Kapolri Mendadak ‘Bisu’ Disentil Mahfud MD Soal Kasus Febrie, Sinyal Takut atau Memang Terpojok?

DEMOCRAZY.ID – Aroma ketegangan menyelimuti penanganan perkara hukum yang menjerat mantan Jaksa Agung Muda Tindak Pidana Khusus (Jampidsus), Febrie Adriansyah.

Di tengah badai kritik dari berbagai kalangan, termasuk pakar hukum sekaliber Mahfud MD, Kapolri Jenderal Listyo Sigit Prabowo justru memilih untuk menutup rapat mulutnya.

Jawaban Singkat, Tanda Tanya Besar

Ditemui di Kompleks Parlemen, Senayan, Jakarta, pada Selasa (14/7/2026), Kapolri tampak enggan meladeni rentetan pertanyaan awak media terkait polemik pengalihan perkara Febrie Adriansyah dari Polri ke Kejaksaan Agung.

Ketika dicecar mengenai kritik tajam Mahfud MD—yang secara terang-terangan menyebut pengalihan perkara tersebut cacat prosedur menurut KUHAP—Kapolri hanya menjawab dengan irit.

“Kan sudah dibicarakan kemarin di rapat,” ujar Listyo Sigit singkat, seolah ingin memutus percakapan.

Tak berhenti di situ, saat disinggung mengenai desakan publik agar kasus ini diambil alih oleh Komisi Pemberantasan Korupsi (KPK), Listyo Sigit tak mengeluarkan sepatah kata pun.

Ia hanya melemparkan senyum tipis, lalu melenggang pergi meninggalkan kerumunan wartawan tanpa memberikan klarifikasi lebih lanjut.

Mahfud MD: Ada “Cacat” dalam Prosedur!

Sikap diam Kapolri ini kontras dengan kegelisahan yang disuarakan oleh Mahfud MD.

Mantan Menko Polhukam itu sebelumnya telah melontarkan kritik keras bahwa apa yang terjadi dalam penanganan kasus Febrie bukanlah “pelimpahan perkara” yang sah secara hukum acara pidana.
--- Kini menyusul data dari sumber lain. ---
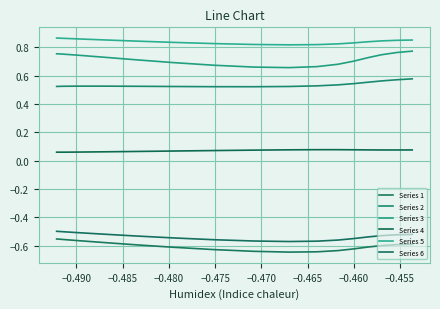

Which series has the largest range (max minus min)?

Series 3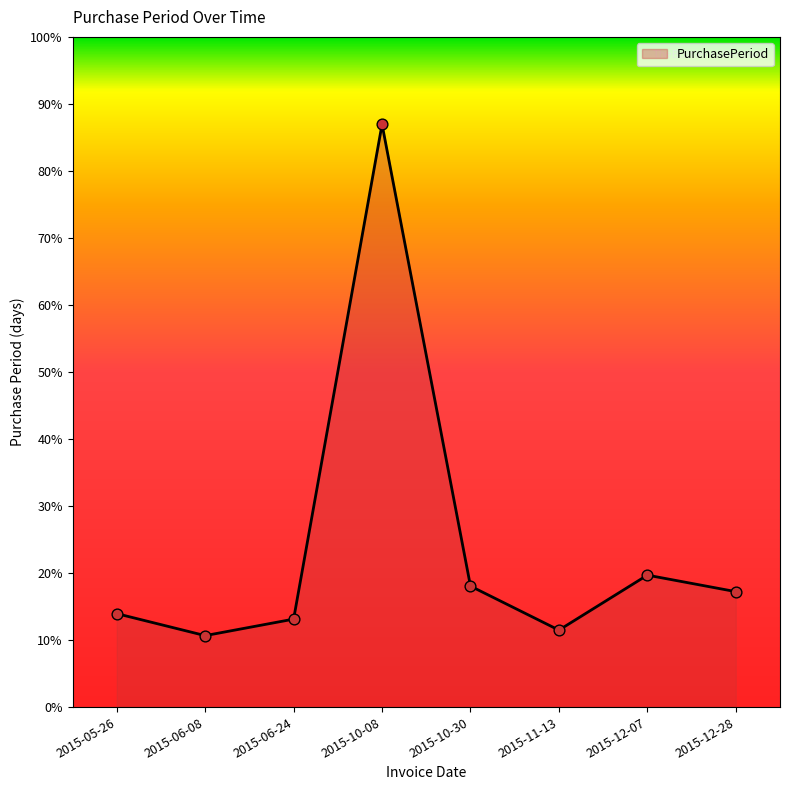

What is the change in value from 2015-05-26 to 2015-06-24?

-1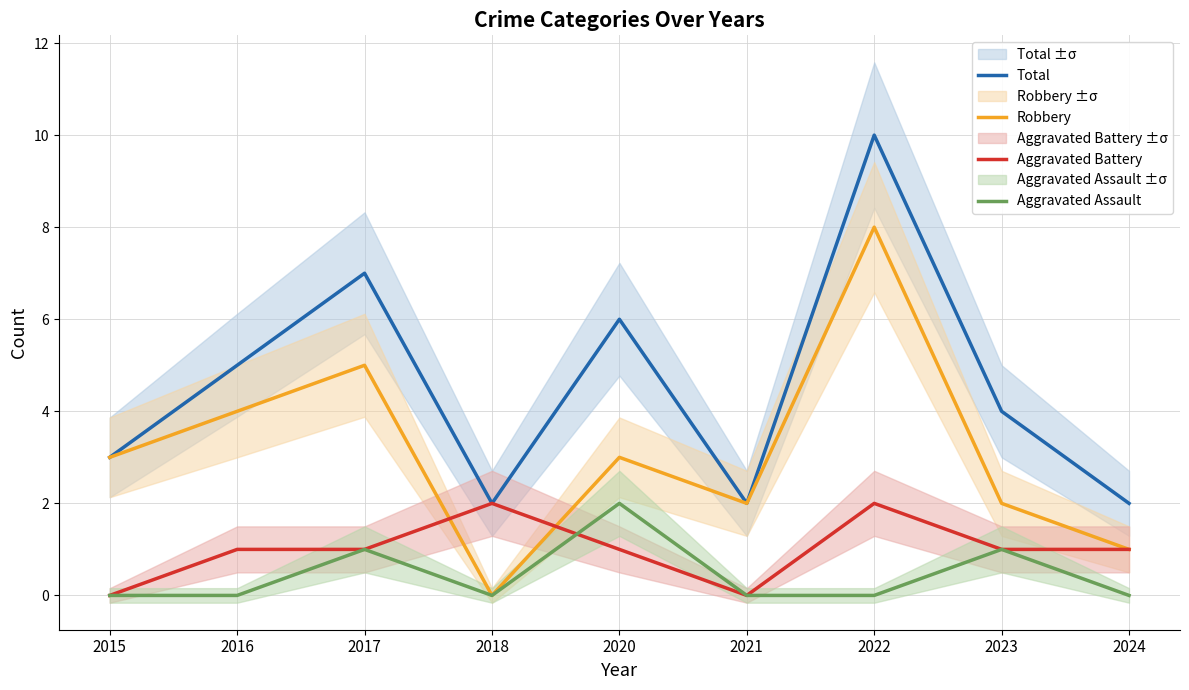

Reading left to right, list all the values displayed in this chart.

Total: 2015=3	2016=5	2017=7	2018=2	2020=6	2021=2	2022=10	2023=4	2024=2
Robbery: 2015=3	2016=4	2017=5	2018=0	2020=3	2021=2	2022=8	2023=2	2024=1
Aggravated Battery: 2015=0	2016=1	2017=1	2018=2	2020=1	2021=0	2022=2	2023=1	2024=1
Aggravated Assault: 2015=0	2016=0	2017=1	2018=0	2020=2	2021=0	2022=0	2023=1	2024=0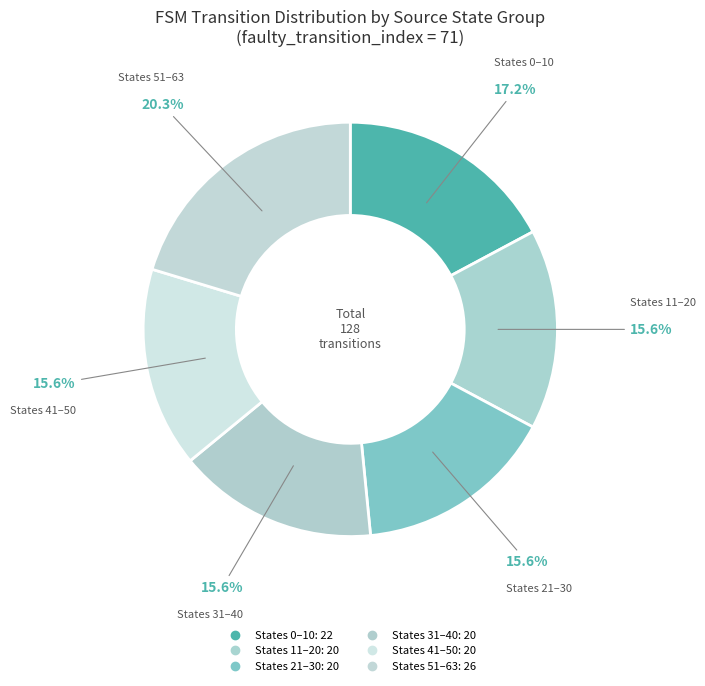

Which category has the smallest portion of the pie?

source_state 41-50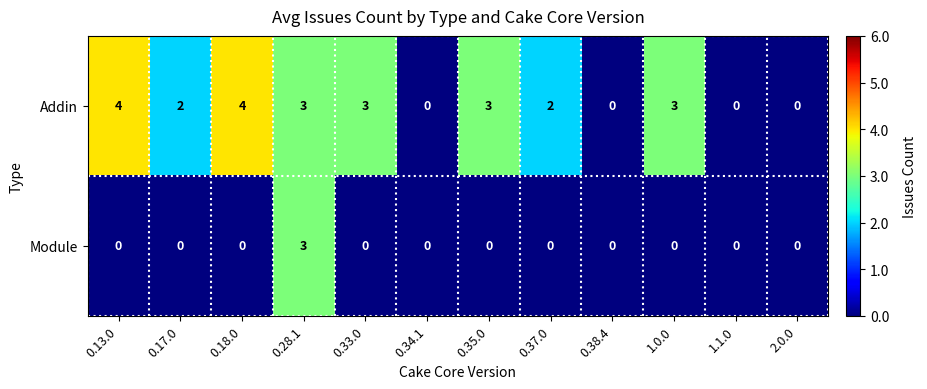

What is the total value across all series at 0.37.0?

2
Menurut Mahfud, penggunaan istilah tersebut sangat tidak tepat.

Pasalnya, dalam KUHAP, sebuah perkara baru bisa disebut “dilimpahkan” jika penyidikan sudah tuntas dan berkas dinyatakan lengkap (P21) oleh Jaksa Penuntut Umum.
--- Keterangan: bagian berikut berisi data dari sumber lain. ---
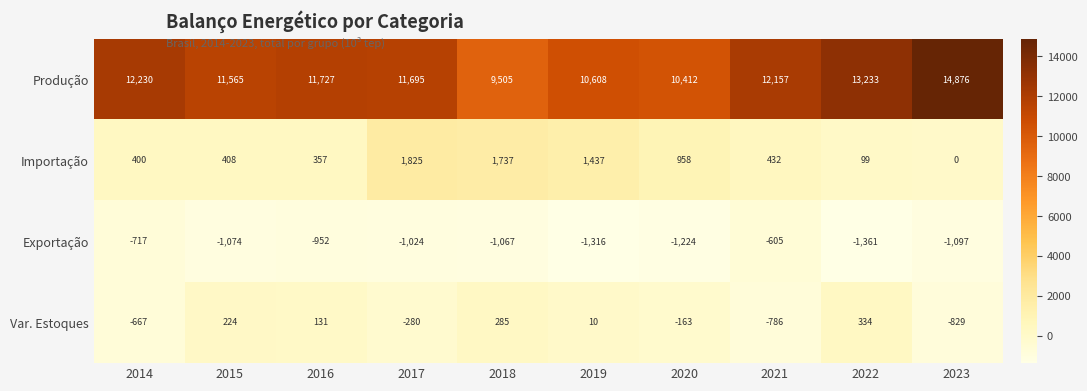

What is the difference between the second highest and second lowest values in the Var. Estoques series?

1071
Karena syarat formil tersebut belum terpenuhi, Mahfud menilai proses yang terjadi di lapangan berpotensi menyesatkan publik.

Desakan Transparansi

Keheningan Kapolri di tengah riuhnya polemik ini justru memicu spekulasi liar di ruang publik.

Posisi Febrie Adriansyah yang merupakan mantan petinggi strategis di Kejaksaan Agung membuat setiap gerak-gerik penegak hukum dalam kasus ini menjadi sorotan ekstra.

Banyak pihak kini menuntut keterbukaan informasi.

Apakah pengalihan ini murni langkah hukum, ataukah ada “skenario besar” di balik layar?

Dengan sikap bungkam yang ditunjukkan pucuk pimpinan Polri, masyarakat kini dibiarkan menerka-nerka di tengah ketidakpastian hukum yang kian mencekam.

Akankah kebenaran akan terkuak, atau justru kasus ini akan terkubur dalam sunyinya birokrasi?

Catatan: Laporan ini merujuk pada pernyataan Kapolri Jenderal Listyo Sigit Prabowo di Kompleks Parlemen, Jakarta, 14 Juli 2026, serta kritik hukum dari mantan Menko Polhukam Mahfud MD terkait mekanisme penanganan perkara Febrie Adriansyah.